Pentagon cracks down on soldiers' GPS tracking apps
The US military has issued an order to immediately begin restricting soldiers' use of GPS tracking apps in areas deemed to be sensitive or dangerous.
Troops in "operational areas" such as warzones or overseas US bases can now be required to disable their electronic devices' geolocation services.
GPS tracking, which is present on most phones and smartwatches, enables fitness tracking and even dating apps.
The move comes after a fitness app revealed US troop movements in Syria.
The Pentagon had launched a review of GPS trackers and apps earlier this year after fitness tracker Strava released a global map of users.
The Global Heat Map showed what appeared to be Western soldiers either running or cycling in Helmand, Afghanistan and Tanf, Syria, on frontline bases.
"The rapidly evolving market of devices, applications, and services with geolocation capabilities... presents significant risk to Department of Defense (DoD) personnel both on and off duty, and to our military operations globally," the order says.
"These geolocation capabilities can expose personal information, locations, routines, and numbers of DoD personnel, and potentially create unintended security consequences and increased risk to the joint force and mission."
The order stops short of banning smart devices and fitness tracking electronics themselves, but allows commanders to determine when they can be used.
"It goes back to making sure we're not giving the enemy an unfair advantage and we're not showcasing the exact location of our troops worldwide," Pentagon spokesman Col Rob Manning told reporters on Monday.
Areas where they could be restricted include military outposts being used against the so-called Islamic State in Syria.
The Pentagon headquarters in Virginia would not be considered "operational", a military spokeswoman told Nextgov.com.
"The goal of this policy is to focus more on the features instead of the devices," Pentagon spokeswoman Maj Audricia Harris told the website.
"Next thing you know there might be contact [lenses] with the same capability, so we want to focus on the feature and not the actual medium."

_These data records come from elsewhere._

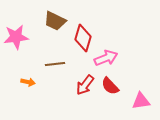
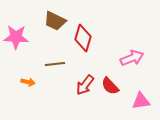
pink star: rotated 10 degrees clockwise
pink arrow: moved 26 px right
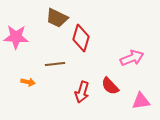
brown trapezoid: moved 2 px right, 3 px up
red diamond: moved 2 px left
red arrow: moved 3 px left, 7 px down; rotated 20 degrees counterclockwise
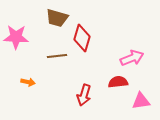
brown trapezoid: rotated 10 degrees counterclockwise
red diamond: moved 1 px right
brown line: moved 2 px right, 8 px up
red semicircle: moved 8 px right, 4 px up; rotated 126 degrees clockwise
red arrow: moved 2 px right, 3 px down
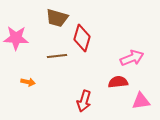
pink star: moved 1 px down
red arrow: moved 6 px down
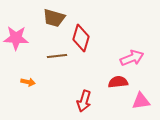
brown trapezoid: moved 3 px left
red diamond: moved 1 px left
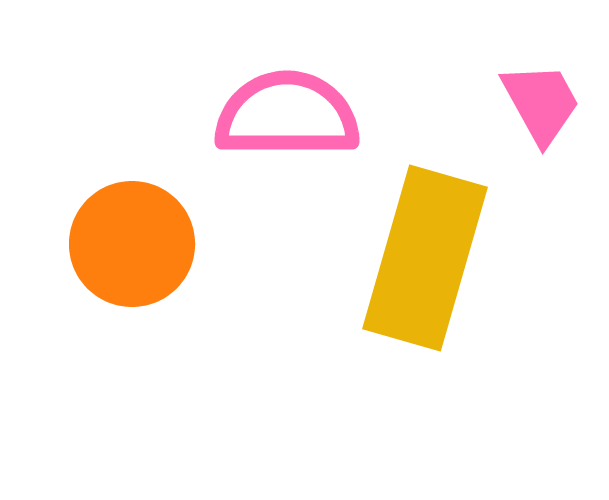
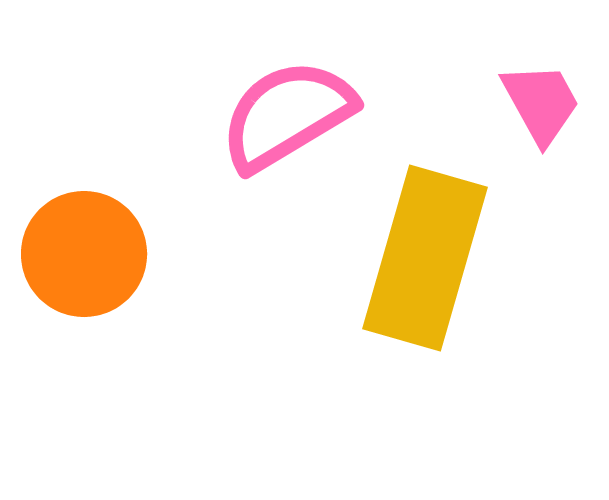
pink semicircle: rotated 31 degrees counterclockwise
orange circle: moved 48 px left, 10 px down
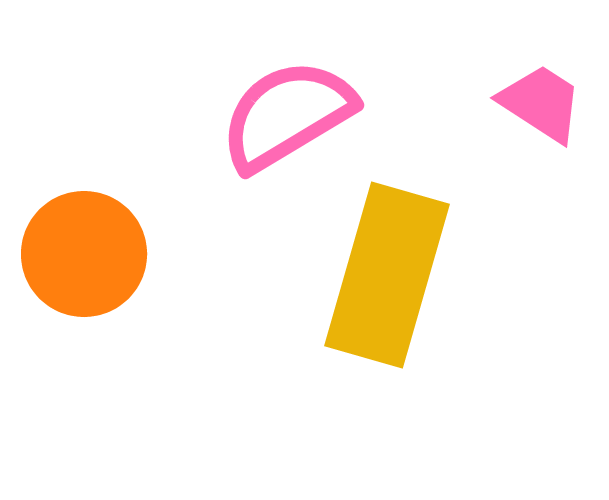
pink trapezoid: rotated 28 degrees counterclockwise
yellow rectangle: moved 38 px left, 17 px down
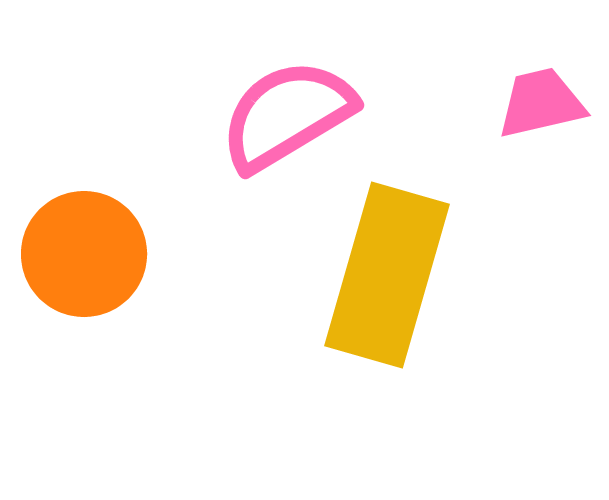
pink trapezoid: rotated 46 degrees counterclockwise
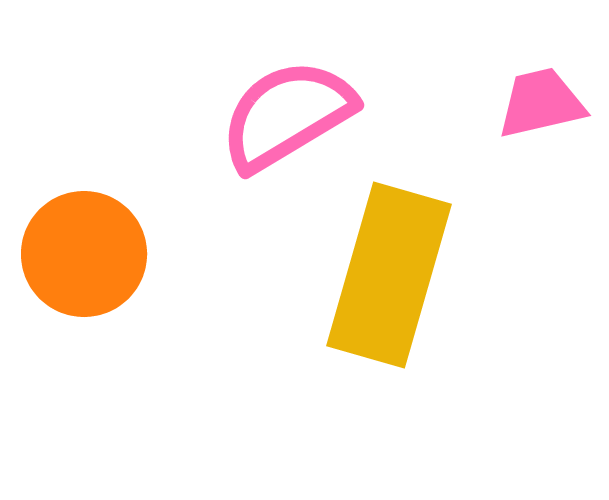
yellow rectangle: moved 2 px right
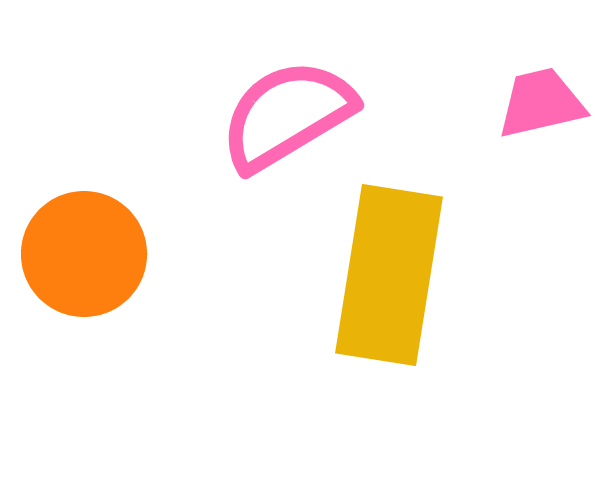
yellow rectangle: rotated 7 degrees counterclockwise
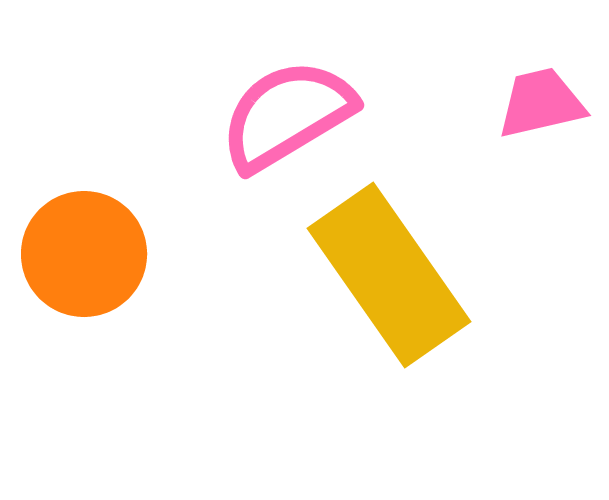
yellow rectangle: rotated 44 degrees counterclockwise
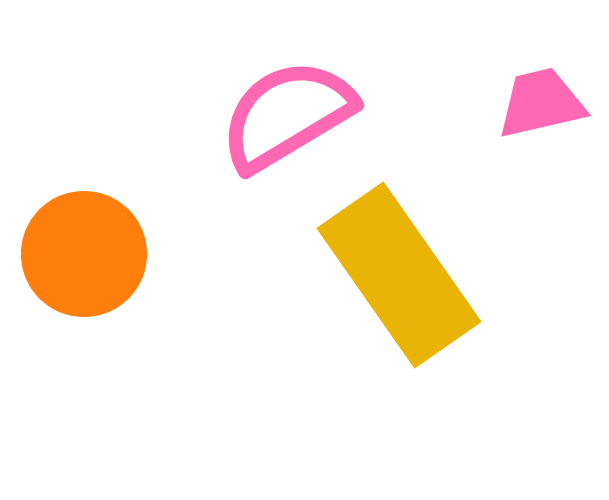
yellow rectangle: moved 10 px right
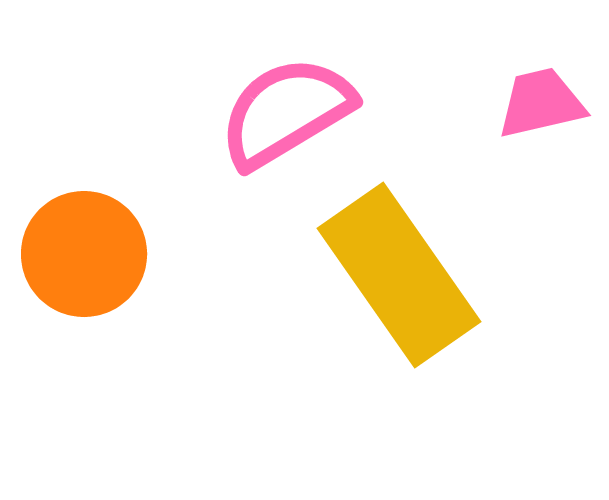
pink semicircle: moved 1 px left, 3 px up
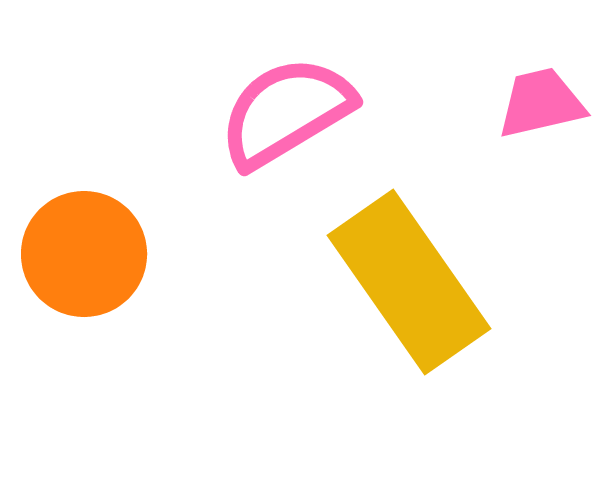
yellow rectangle: moved 10 px right, 7 px down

A spokeswoman for Fitbit, which makes wearable fitness trackers, told the Associated Press on Monday that the company is "committed to protecting consumer privacy and keeping data safe".
"Unlike a smartphone, location data is not collected by Fitbit unless a user gives us access to the data, and users can always remove our access."
This is the second order affecting electronic devices released in recent months by the defence department.
In May, the Pentagon issued new guidelines for the use of phones inside its Virginia headquarters.
That memo called for staff to leave phones in storage containers outside areas of the building where sensitive or classified matters are discussed, but did not completely ban the devices all together.